• _Work order_:
For each record below, give an exact transcription.
◆ ◆ ◆
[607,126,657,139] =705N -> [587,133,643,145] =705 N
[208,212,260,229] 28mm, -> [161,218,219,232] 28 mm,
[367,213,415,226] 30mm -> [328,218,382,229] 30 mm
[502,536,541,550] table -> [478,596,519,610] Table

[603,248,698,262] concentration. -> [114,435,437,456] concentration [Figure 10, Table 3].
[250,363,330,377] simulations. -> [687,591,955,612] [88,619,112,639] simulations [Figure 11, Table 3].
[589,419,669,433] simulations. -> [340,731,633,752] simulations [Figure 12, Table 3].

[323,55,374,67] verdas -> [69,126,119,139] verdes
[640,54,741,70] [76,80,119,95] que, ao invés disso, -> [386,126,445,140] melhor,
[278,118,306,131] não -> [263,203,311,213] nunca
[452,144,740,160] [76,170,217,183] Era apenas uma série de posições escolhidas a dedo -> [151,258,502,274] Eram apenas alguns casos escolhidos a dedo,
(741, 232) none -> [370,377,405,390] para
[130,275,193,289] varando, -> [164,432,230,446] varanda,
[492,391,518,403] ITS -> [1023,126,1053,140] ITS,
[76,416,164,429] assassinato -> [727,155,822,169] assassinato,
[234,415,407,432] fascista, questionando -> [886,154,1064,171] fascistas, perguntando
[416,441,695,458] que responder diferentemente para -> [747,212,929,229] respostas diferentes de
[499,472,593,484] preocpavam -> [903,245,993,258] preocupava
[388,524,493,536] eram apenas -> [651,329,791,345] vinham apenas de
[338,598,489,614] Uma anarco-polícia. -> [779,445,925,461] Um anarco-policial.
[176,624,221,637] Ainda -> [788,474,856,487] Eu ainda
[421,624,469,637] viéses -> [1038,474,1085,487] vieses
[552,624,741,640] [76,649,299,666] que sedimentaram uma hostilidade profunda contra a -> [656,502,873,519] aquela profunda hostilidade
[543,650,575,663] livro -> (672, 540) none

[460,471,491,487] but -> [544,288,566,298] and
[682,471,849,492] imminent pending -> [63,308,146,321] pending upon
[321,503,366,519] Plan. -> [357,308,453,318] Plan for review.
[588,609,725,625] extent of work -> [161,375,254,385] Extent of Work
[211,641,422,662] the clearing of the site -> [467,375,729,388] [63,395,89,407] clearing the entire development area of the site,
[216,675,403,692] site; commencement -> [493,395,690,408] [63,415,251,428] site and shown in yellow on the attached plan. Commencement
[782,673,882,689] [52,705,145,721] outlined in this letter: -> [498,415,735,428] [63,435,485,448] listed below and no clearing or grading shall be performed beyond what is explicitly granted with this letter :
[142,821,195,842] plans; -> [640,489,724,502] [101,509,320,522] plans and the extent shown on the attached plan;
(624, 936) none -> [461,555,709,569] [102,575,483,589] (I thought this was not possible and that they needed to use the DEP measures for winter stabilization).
◆ ◆ ◆
• _Reply_:
[607,126,657,139] =705N -> [587,133,643,145] =705 N
[208,212,260,229] 28mm, -> [161,218,219,232] 28 mm,
[367,213,415,226] 30mm -> [328,218,382,229] 30 mm
[502,536,541,550] table -> [478,596,519,610] Table

[603,248,698,262] concentration. -> [114,435,437,456] concentration [Figure 10, Table 3].
[250,363,330,377] simulations. -> [687,591,955,612] [88,619,112,639] simulations [Figure 11, Table 3].
[589,419,669,433] simulations. -> [340,731,633,752] simulations [Figure 12, Table 3].

[323,55,374,67] verdas -> [69,126,119,139] verdes
[640,54,741,70] [76,80,119,95] que, ao invés disso, -> [386,126,445,140] melhor,
[278,118,306,131] não -> [263,203,311,213] nunca
[452,144,740,160] [76,170,217,183] Era apenas uma série de posições escolhidas a dedo -> [151,258,502,274] Eram apenas alguns casos escolhidos a dedo,
(741, 232) none -> [370,377,405,390] para
[130,275,193,289] varando, -> [164,432,230,446] varanda,
[492,391,518,403] ITS -> [1023,126,1053,140] ITS,
[76,416,164,429] assassinato -> [727,155,822,169] assassinato,
[234,415,407,432] fascista, questionando -> [886,154,1064,171] fascistas, perguntando
[416,441,695,458] que responder diferentemente para -> [747,212,929,229] respostas diferentes de
[499,472,593,484] preocpavam -> [903,245,993,258] preocupava
[388,524,493,536] eram apenas -> [651,329,791,345] vinham apenas de
[338,598,489,614] Uma anarco-polícia. -> [779,445,925,461] Um anarco-policial.
[176,624,221,637] Ainda -> [788,474,856,487] Eu ainda
[421,624,469,637] viéses -> [1038,474,1085,487] vieses
[552,624,741,640] [76,649,299,666] que sedimentaram uma hostilidade profunda contra a -> [656,502,873,519] aquela profunda hostilidade
[543,650,575,663] livro -> (672, 540) none

[460,471,491,487] but -> [544,288,566,298] and
[682,471,849,492] imminent pending -> [63,308,146,321] pending upon
[321,503,366,519] Plan. -> [357,308,453,318] Plan for review.
[588,609,725,625] extent of work -> [161,375,254,385] Extent of Work
[211,641,422,662] the clearing of the site -> [467,375,729,388] [63,395,89,407] clearing the entire development area of the site,
[216,675,403,692] site; commencement -> [493,395,690,408] [63,415,251,428] site and shown in yellow on the attached plan. Commencement
[782,673,882,689] [52,705,145,721] outlined in this letter: -> [498,415,735,428] [63,435,485,448] listed below and no clearing or grading shall be performed beyond what is explicitly granted with this letter :
[142,821,195,842] plans; -> [640,489,724,502] [101,509,320,522] plans and the extent shown on the attached plan;
(624, 936) none -> [461,555,709,569] [102,575,483,589] (I thought this was not possible and that they needed to use the DEP measures for winter stabilization).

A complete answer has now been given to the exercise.